Start of Supplied entries
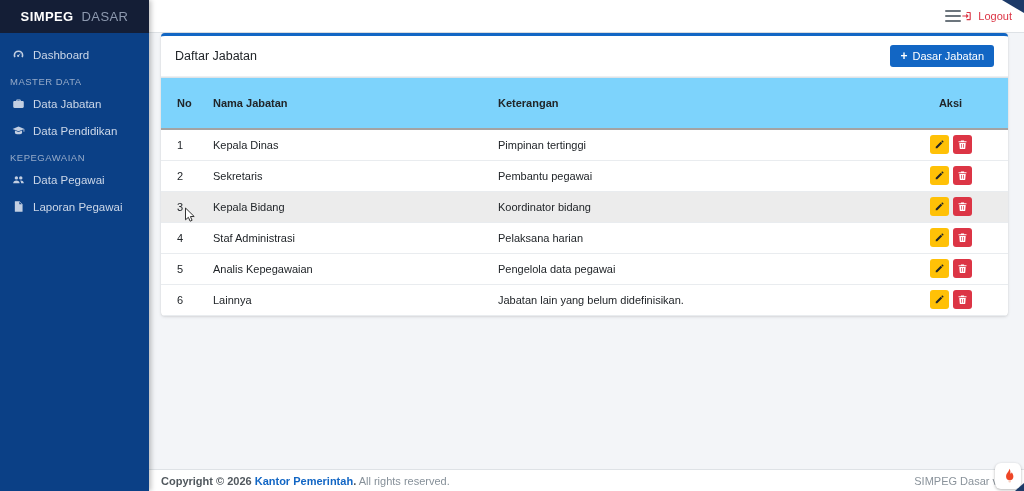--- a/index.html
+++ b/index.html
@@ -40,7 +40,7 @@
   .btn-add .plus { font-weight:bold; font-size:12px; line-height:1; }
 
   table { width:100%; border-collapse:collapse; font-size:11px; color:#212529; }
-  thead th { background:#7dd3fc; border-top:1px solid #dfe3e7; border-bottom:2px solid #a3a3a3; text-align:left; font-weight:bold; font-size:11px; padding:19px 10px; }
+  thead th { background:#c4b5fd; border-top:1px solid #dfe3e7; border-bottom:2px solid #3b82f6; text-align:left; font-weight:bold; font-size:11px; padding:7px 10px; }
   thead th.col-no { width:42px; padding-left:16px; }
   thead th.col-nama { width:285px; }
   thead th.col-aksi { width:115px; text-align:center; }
End of Supplied entries
**Job**
Write out the whole listing exactly, and drop the pictures.

**Written solution**
--- a/index.html
+++ b/index.html
@@ -40,7 +40,7 @@
   .btn-add .plus { font-weight:bold; font-size:12px; line-height:1; }
 
   table { width:100%; border-collapse:collapse; font-size:11px; color:#212529; }
-  thead th { background:#7dd3fc; border-top:1px solid #dfe3e7; border-bottom:2px solid #a3a3a3; text-align:left; font-weight:bold; font-size:11px; padding:19px 10px; }
+  thead th { background:#c4b5fd; border-top:1px solid #dfe3e7; border-bottom:2px solid #3b82f6; text-align:left; font-weight:bold; font-size:11px; padding:7px 10px; }
   thead th.col-no { width:42px; padding-left:16px; }
   thead th.col-nama { width:285px; }
   thead th.col-aksi { width:115px; text-align:center; }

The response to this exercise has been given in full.